One of the dropdown values does not match a registered CV entry. Check the field in the diff, identify the correct value, and request a correction.

High similarity to an existing entry — possible duplicate

Check the similarity table in the report. Open the linked existing record and compare:

  • Are the resolution, topology, or cell count different? → New record may be valid.
  • Is the only difference a description or label? → Likely a duplicate. Request the submitter use the existing ID.
  • Are all structured fields identical? → Reject as duplicate.

Duplicate grid detected — existing ID used automatically on merge

When a PR is merged and the content exactly matches an existing entry, the rename workflow detects this and uses the existing ID automatically rather than creating a new one.

Grid IDs assigned after merge — temporary ID mapped to permanent sequential ID

For new (non-duplicate) submissions, the temporary tempgrid_ ID is replaced with a permanent sequential g###, h###, or v### ID on merge.

Component-only warning

If a model component was submitted without both a horizontal and vertical grid, the component record is created but no component_config is generated:

Warning: Component only created — insufficient grids supplied

This is not a reason to reject the PR. The component record itself is valid. The submitter will need to use Stage 3: Link Existing Component once the PR is merged to create the configuration.
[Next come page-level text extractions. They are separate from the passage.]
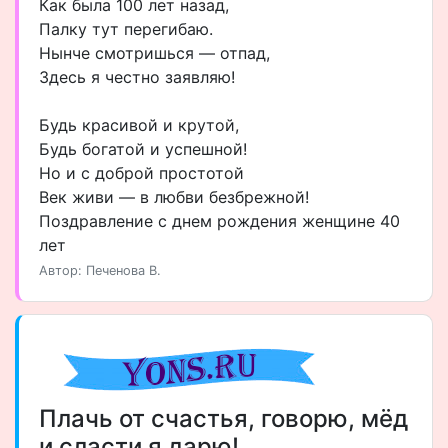
Как была 100 лет назад,
Палку тут перегибаю.
Нынче смотришься — отпад,
Здесь я честно заявляю!
Будь красивой и крутой,
Будь богатой и успешной!
Но и с доброй простотой
Век живи — в любви безбрежной!
Поздравление с днем рождения женщине 40
лет
Автор: Печенова В.
Плачь от счастья, говорю, мёд
и сласти я дарю!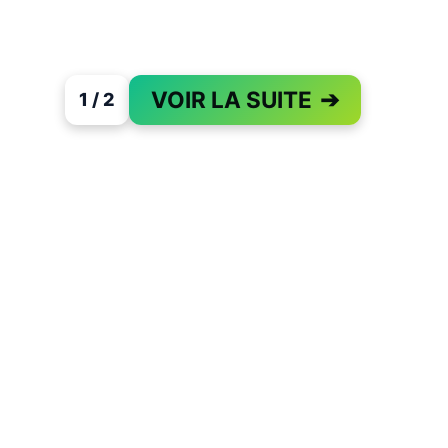
VOIR LA SUITE
➔
1 / 2
PAGE 1 OF 2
reviewer-comment label present

A previous reviewer left a comment review without blocking or approving. Read that comment on the issue thread before completing your own review — they may have flagged something needing a decision.

changes-requested + changes-made labels present

The submitter has responded to a prior change request. Focus your re-review on the fields that were originally flagged.

changes-requested + approved labels present

A reviewer approved after changes were made. Perform a final sanity check and merge if satisfied.


What the Report Does Not Cover

  • Scientific validity — the automated report checks structure and vocabulary, not scientific correctness. Domain expertise is always required.
  • Description quality — the report flags that a description exists, but cannot assess whether it is meaningful. Read it.
  • External link health — the report does not check whether URLs in reference fields resolve. Follow them manually.
  • Duplicate detection beyond merged entries — the similarity check only covers records already on src-data. A submission may duplicate a PR still in review. Check the open PR queue if in doubt.